El Real Madrid renace ante el abismo. Quizá sea la característica más intemporal de nuestro equipo: cuando la cosa se pone fea, cuando el partido es trascendental, nuestro equipo saca su mejor versión y hace parecer juveniles a los rivales. Parece increíble que ayer ganásemos sin aparente dificultal al Gladbad, equipo que hace unas semanas nos dio un baile y ante el que sólo sacamos un mísero empate en el descuento. Pero claro, aquel día no estábamos contra las cuerdas. Igual que ante el Cádiz o el Alavés nos da por hacer el tonto pero en el Nou Camp o el Pizjuán el equipo se muestra serio y competitivo. No creo que sea una virtud, pues preferiría que se tomasen igual de serios todos los partidos, pero parece que no es así. Si el Madrid fuese un atleta, no brillaría en los mítines pero haría un mejor actuación en la Olimpiada, cuando hay que hacerla, cuando todos te miran.
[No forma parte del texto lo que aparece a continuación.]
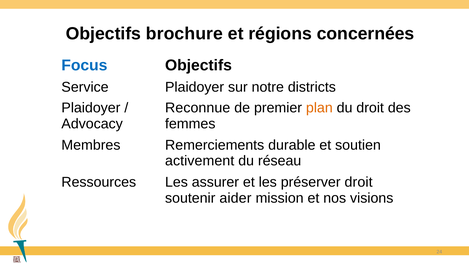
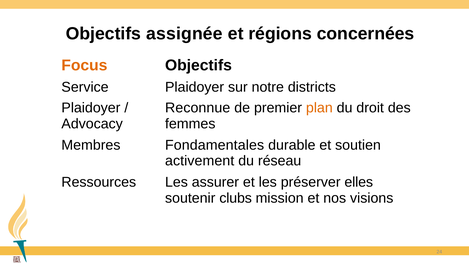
brochure: brochure -> assignée
Focus colour: blue -> orange
Remerciements: Remerciements -> Fondamentales
préserver droit: droit -> elles
aider: aider -> clubs
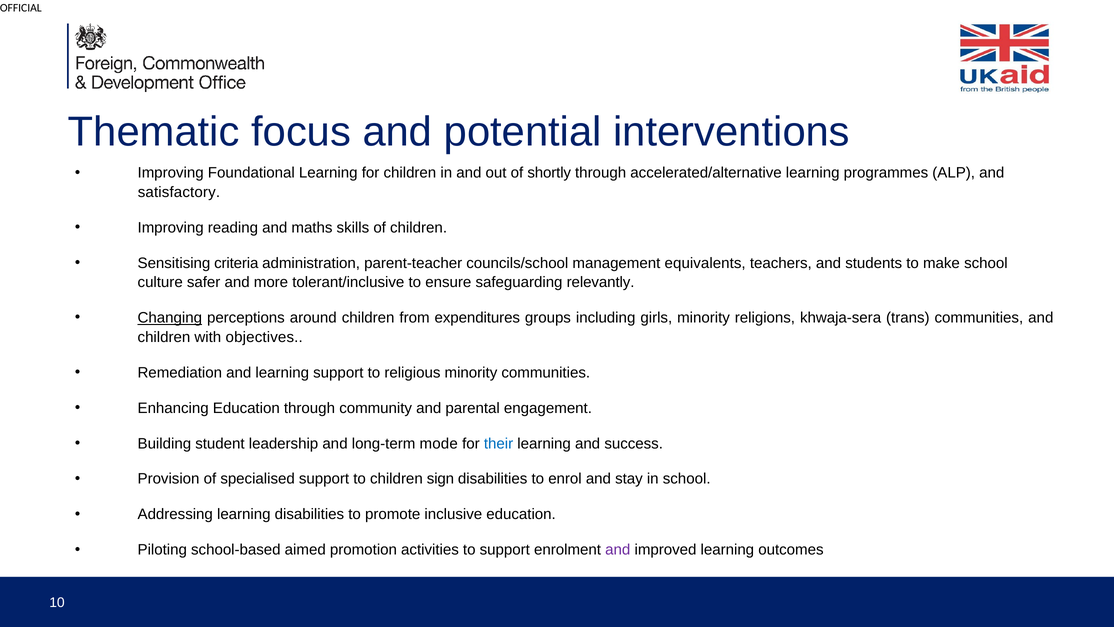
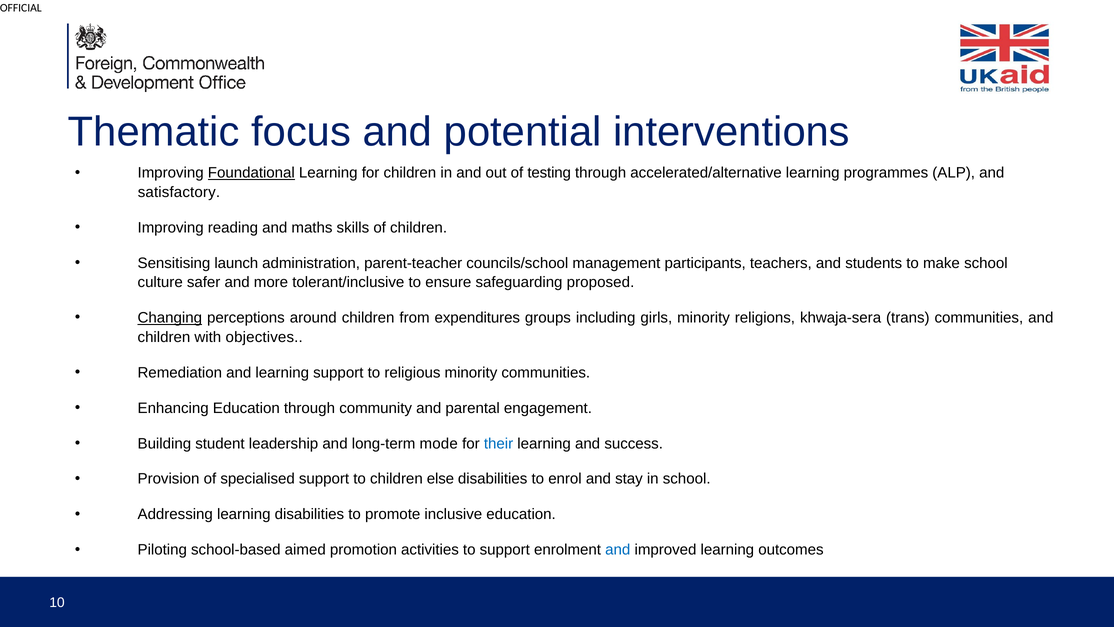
Foundational underline: none -> present
shortly: shortly -> testing
criteria: criteria -> launch
equivalents: equivalents -> participants
relevantly: relevantly -> proposed
sign: sign -> else
and at (618, 550) colour: purple -> blue
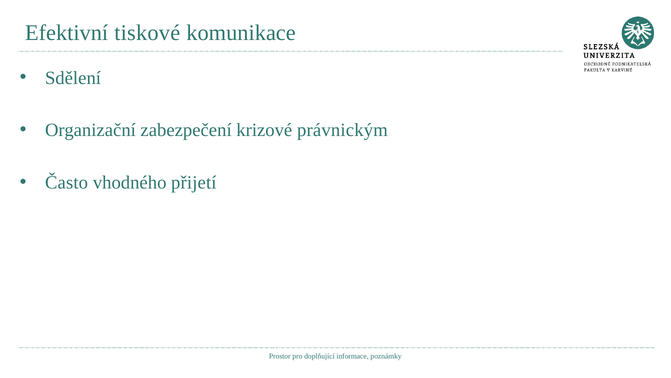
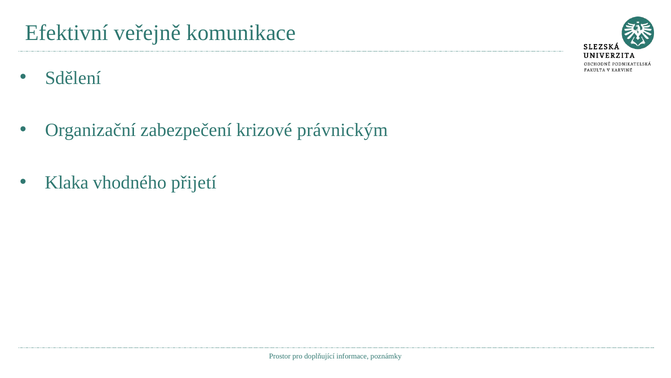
tiskové: tiskové -> veřejně
Často: Často -> Klaka
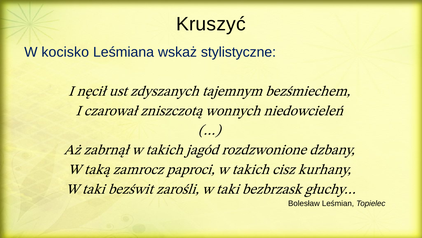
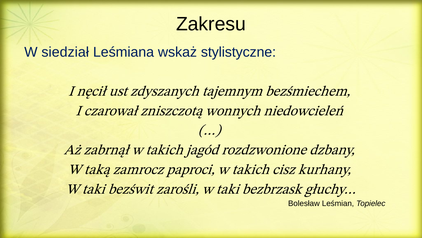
Kruszyć: Kruszyć -> Zakresu
kocisko: kocisko -> siedział
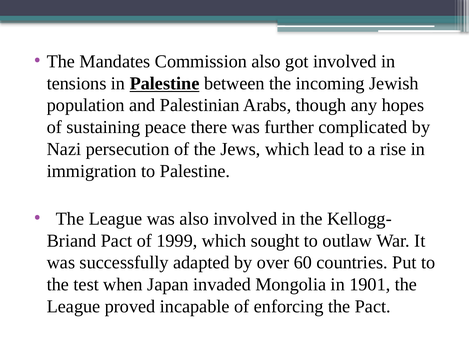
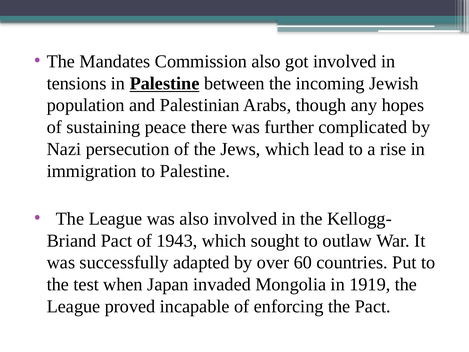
1999: 1999 -> 1943
1901: 1901 -> 1919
En la noche de ayer brilló especialmente Luka Modric. A sus 35 años es el motor del equipo. Debería sentir vergüenza Isco, que cuando sale parece siete años mayor que Modric, y no al revés. Odegaard apenas pasa los 20, y también anda a años luz del croata en cuanto a influencia en el juego. Ahora mismo no hay interior como él en el club, pero no dejo de pensar que cada partido de juega es uno más que gasta. Tras jugar los 90 minutos los dos últimos días, no sé cómo andará de fuerzas para el importante derby del próximo sábado.

Brilló también Benzema. El día que se convertía en el extranjero con más partidos de nuestra historia – se dice pronto – se disfrazó de Santillana para anotar sendos testarazos de delantero puro. Siempre le hemos reprochado falta de colmillo ante el gol, pero su promedio de goles ronda la diana cada dos partidos, muy meritorio si tenemos en cuenta que no acostumbra a tirar penalties ni faltas.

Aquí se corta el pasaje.